(SELECTED TEXT begins)

John Ahn Scientists don't really claim what they say is incontrovertibly true...
May 29 at 12:02pm · Like
Matt James One confusing point is the idea of valid cognition or pramanas. For some traditions, especially Tibetan ones, a valid belief (and it is belief in my mind, as opposed to direct experience) is based on the "testimony of a reliable witness." This is the same authority Vedanta appeals to regarding the Vedas. So who's reliable witness is more reliable?
On the other hand, this type of teaching can really resonate with some people. Accordingly, who's to say that it is not a valid expression of the dharma?
May 29 at 12:02pm · Like
Soh Yes Matt, I was about to write about that..
May 29 at 12:03pm · Like
Soh Stephen Metcalf:
" The first would be that in order to state this as truth, one would have to have a direct experience of this themselves which is basically inconceivable. The only other way to state this with an attempt at authority, would be the trusting of a teacher or another being, but the same criteria would be applied to them: have they experienced this directly? Who did they get the information from? Who is the one that is actually experienced this reality in order to present it as true?"
It is not that things such as rebirth cannot be directly experienced - it can, but first you have to attain the fourth jhana or similar or higher states of samadhi in order to recall them. If you haven't then well, in order to practice based on right view (in which karma and rebirth is part of it as the Buddha taught), we should infer and accept its presence. How? From the accounts of trustworthy people.
For example, I accept literal rebirth. I trust Buddha's account of his past lives, I trust many of the good practitioners (some in DC) who actually recalled their past lives. Thusness, Sim Pern Chong (aka Simpo in sgforums, I, Thusness and Simpo used to converse there often in the past), and many people have recalled a lot of their past lives in meditation. Sim Pern Chong asides from having deep wisdom/realization of his true nature (i.e. realized I AM, then nondual, anatta, emptiness etc), his development of samadhi and jhanas are also quite advanced. In a chat over lunch, Sim Pern Chong even told me how from a state of samadhi he could trace the karmic results in this life to specific karmic causes in past lives and gave many examples, and he knew people he met in relation in past lives. Having had first hand experience of the cause and effects of karma, this made him treat precepts much more seriously. His past life accounts were really interesting. (Also other accounts by scientist researcher Dr Ian Stevenson etc are interesting) But I shall not digress now. I have no reason at all to doubt Buddha, Thusness and Simpo because I know their character well, and for the latter two, having conversed with them not only online but know and interacted with them personally, they are very sincere, very honest, very insightful people.

(SELECTED TEXT ends)
(STORED DATA begins)

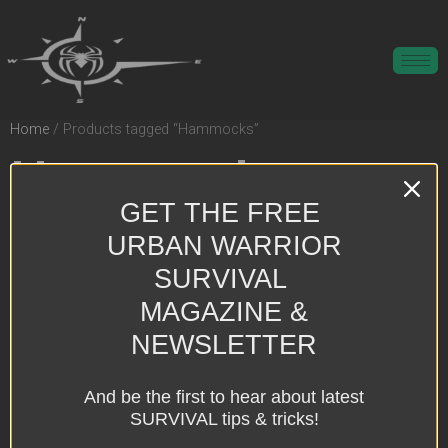
Home
/ Products tagged “Hammocks”
Hammocks
GET THE FREE
Showing the single result
URBAN WARRIOR
SURVIVAL
MAGAZINE &
NEWSLETTER
And be the first to hear about latest
SURVIVAL tips & tricks!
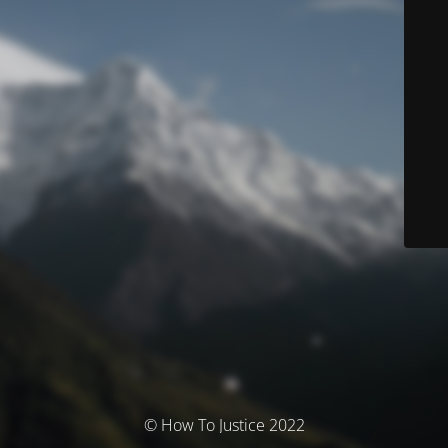
© How To Justice 2022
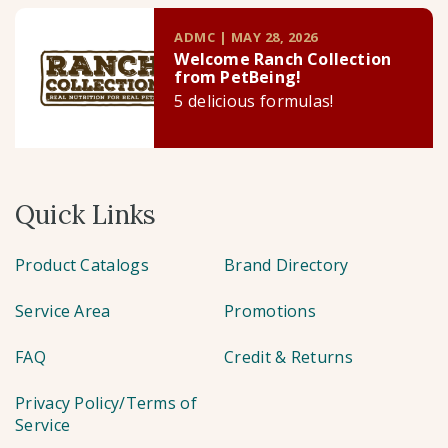
ADMC | MAY 28, 2026
Welcome Ranch Collection
from PetBeing!
5 delicious formulas!
Quick Links
Product Catalogs
Brand Directory
Service Area
Promotions
FAQ
Credit & Returns
Privacy Policy/Terms of
Service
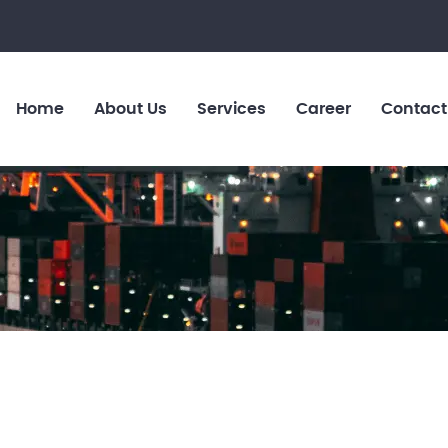
Home
About Us
Services
Career
Contact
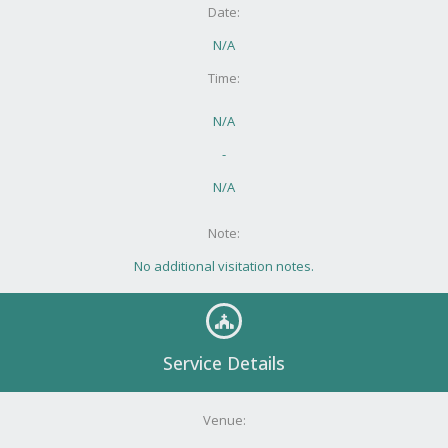
Date:
N/A
Time:
N/A
-
N/A
Note:
No additional visitation notes.
Service Details
Venue:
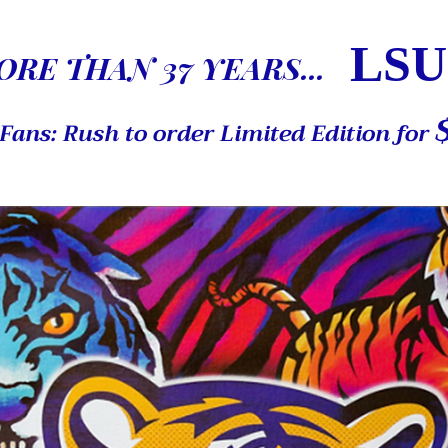
LSU
RE THAN 37 YEARS...
Fans: Rush to order Limited Edition for
Elegant Title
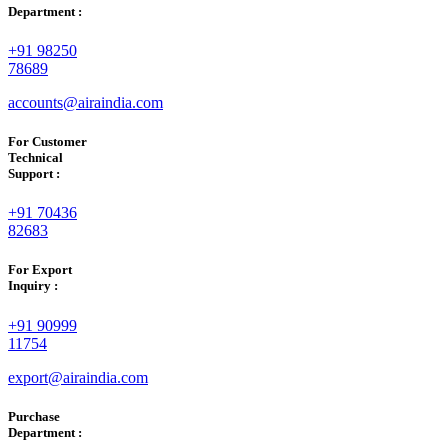
Department :
+91 98250
78689
accounts@airaindia.com
For Customer
Technical
Support :
+91 70436
82683
For Export
Inquiry :
+91 90999
11754
export@airaindia.com
Purchase
Department :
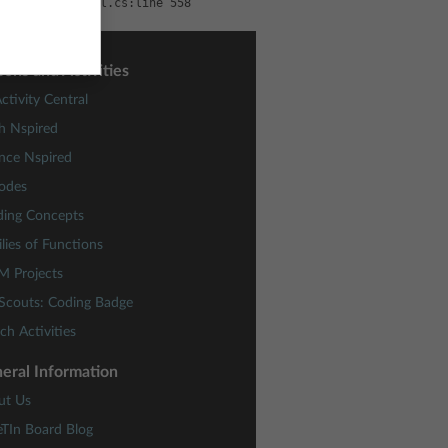
per.Sc\GlassHtml.cs:line 558
sons and Activities
ctivity Central
h Nspired
nce Nspired
odes
ding Concepts
lies of Functions
M Projects
 Scouts: Coding Badge
ch Activities
eral Information
ut Us
eTIn Board Blog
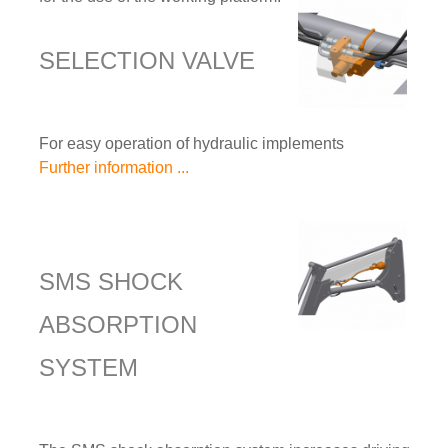
SELECTION VALVE
For easy operation of hydraulic implements
Further information ...
SMS SHOCK
ABSORPTION
SYSTEM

(STORED DATA ends)

**STUDY QUESTIONS**
A) Decide whether each statement below agrees with the comment thread on rebirth. Answer yes or no for each, and quote the words from the thread that decide it.
(i) Matt James says that for some traditions, especially Tibetan ones, a valid belief rests on the testimony of a reliable witness.
(ii) Soh holds that rebirth cannot be directly experienced.
(iii) Soh has interacted with Thusness and Simpo only online.
B) According to Soh in the comment thread on rebirth, what must a person attain before being able to recall past lives?
C) Give back the passage of the comment thread on rebirth between "On the other" and "of the dharma?", inclusive.

**EXPECTED RESPONSES**
A)
(i) Yes: "For some traditions, especially Tibetan ones, a valid belief (and it is belief in my mind, as opposed to direct experience) is based on the "testimony of a reliable witness.""
(ii) No: "It is not that things such as rebirth cannot be directly experienced - it can"
(iii) No: "having conversed with them not only online but know and interacted with them personally"

B) The fourth jhana, or similar or higher states of samadhi.

C)
On the other hand, this type of teaching can really resonate with some people. Accordingly, who's to say that it is not a valid expression of the dharma?